More concerning for Sonja was that the medications were only masking, not resolving, her father’s symptoms. “[The Ativan] was more for the caregivers convenience, not to help dad.”

Prior to the fall, even the Ativan was not working. Without consulting Sonja or her family, the staff at the home contacted a physician over the phone about an adjustment to the medication. That’s when the physician quadrupled her father’s dose to two milligrams. “That doctor never even saw my father, let alone assessed him,” Sonja stresses.

After the fall, once John’s case was taken over by a geriatric psychiatrist, this time he was placed on a new medication – a different antipsychotic – that eliminated her father’s delusions and aggressive outbursts. “It worked like a dream,” Sonja says.

There is considerable debate about the use of medication, like antipsychotics, to treat behavioural outbursts in dementia patients.
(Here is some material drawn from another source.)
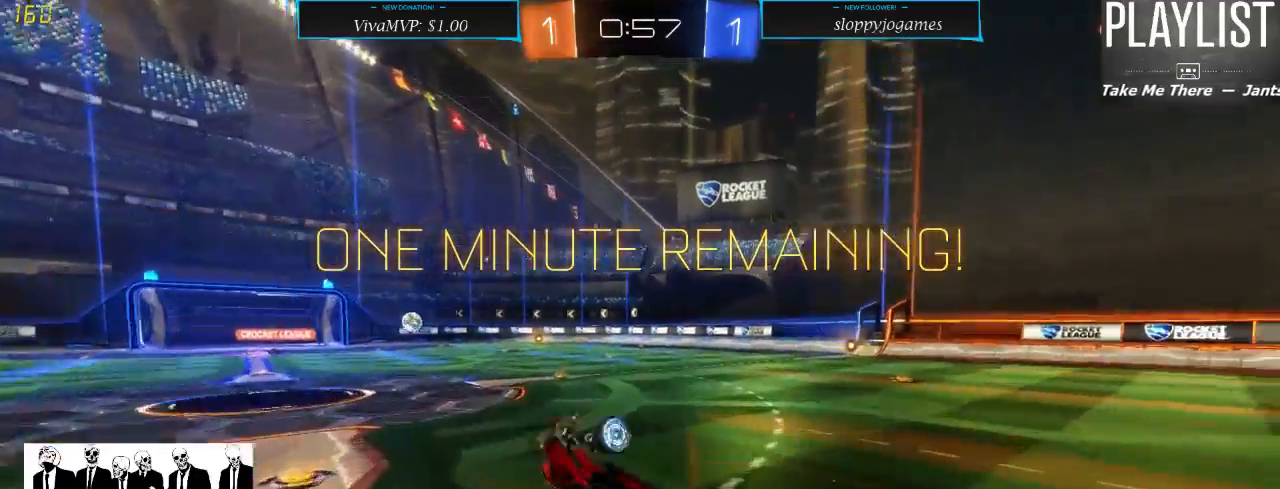
{"dt_ms": 500, "buttons": ["R2"], "left_stick": "center", "right_stick": "center", "events": [[183, "left_stick", "center"]]}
Antipsychotics carry substantial risks, including the possibility of premature death. But in her father’s case, Sonja says it was necessary. “He was so aggressive that he was impossible to work with. Professionals couldn’t deal with him. My mother couldn’t deal with him,” she says. “He needed something.”

Not all patients dementia do though, she explains. Assessing whether a behavioural change is part of the progressing disease or because of a change to environment or health that can be easily fixed is often a task that falls to the nursing staff. “We have protocols that show the difference between delirium and dementia,” says Sonja.
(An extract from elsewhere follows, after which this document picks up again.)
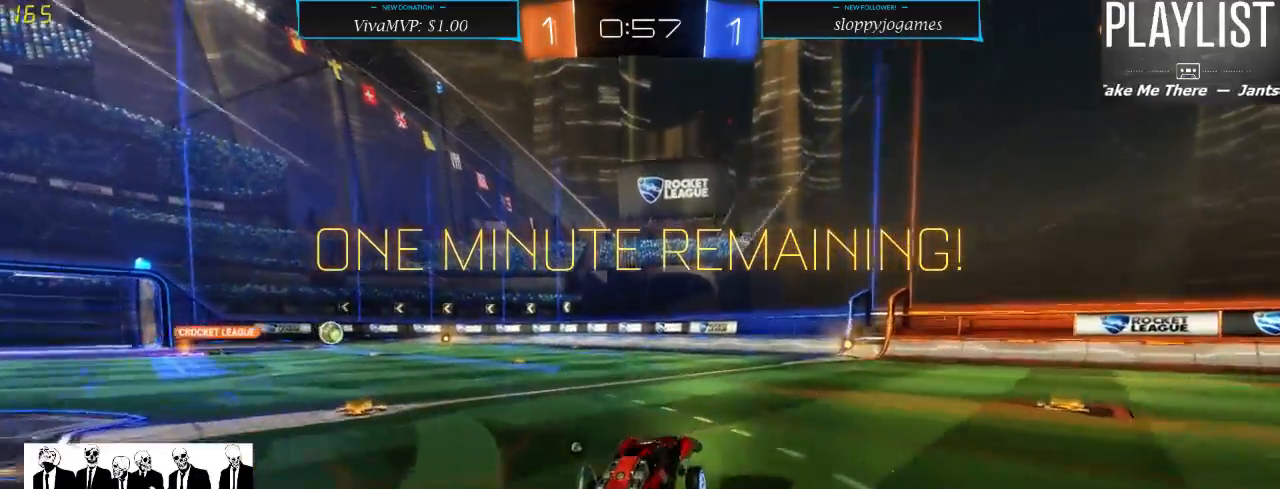
{"dt_ms": 500, "buttons": ["R1", "R2"], "left_stick": "right", "right_stick": "center", "events": [[17, "left_stick", "right"], [233, "left_stick", "center"], [367, "left_stick", "right"], [400, "R1", "down"]]}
She has a checklist of possible triggers for behavioural outbursts that she runs through before she “even thinks about changing any medications.” She rules out anything that could be causing the patient pain or discomfort, any changes in routine that could have upset them, and underlying health conditions like UTIs.

Care facilities can struggle with managing behavioural outbursts. “I spent several hours with the family of a patient who had been sent to the hospital because he was being aggressive toward staff in his care facility. They evicted him basically,” Sonja describes that experience as traumatic for both the patient and his family.

Where medication is appropriate and required, Sonja’s perspective is to “use the drug that works.”

Getting the prescription right, she admits, can take work. “A doctor can prescribe something in the morning and at bedtime, but the nurses may find that giving the medication at 5 p.m. in the afternoon may be better for that patient,” she explains. Careful administration of the drug can reduce some of the negative side effects of medication, which can be sedating or increase drowsiness.

“A dementia patient can’t verbalize back to you that ‘I feel this way or this is bothering me’ so there are challenges. It’s a little bit of trial and error,” she explains.

That’s why involving the family is so important, she says. “Physicians need to educate families on what to expect and explain that the drug might not work or it might take a while to work,” she explains. Family can also provide insights into the patient’s medical history, or simple changes that can improve their symptoms without turning to medication.

Because dementia has no cure, all care is a “little bit” palliative, Sonja says. Understanding that the families of the patient are experiencing a huge upheaval is essential. “I’ve been hit by an 80 year old lady. And I know that’s her disease talking, not her,” Sonja explains, “But for the family it is so hard to see a person you love like that, because you know they would be so embarrassed. I know my own dad would have been so embarrassed to know that he had hit somebody.”

For Sonja, whose father passed away, the relief that her mother got after her father was put on the right medication is a lasting reward.

“She was actually able to take him out in the yard. There was a museum across the stress from the home and my dad was actually a museum curator. She could take him there dementia or not,” she says. “My mother was able to enjoy him again.”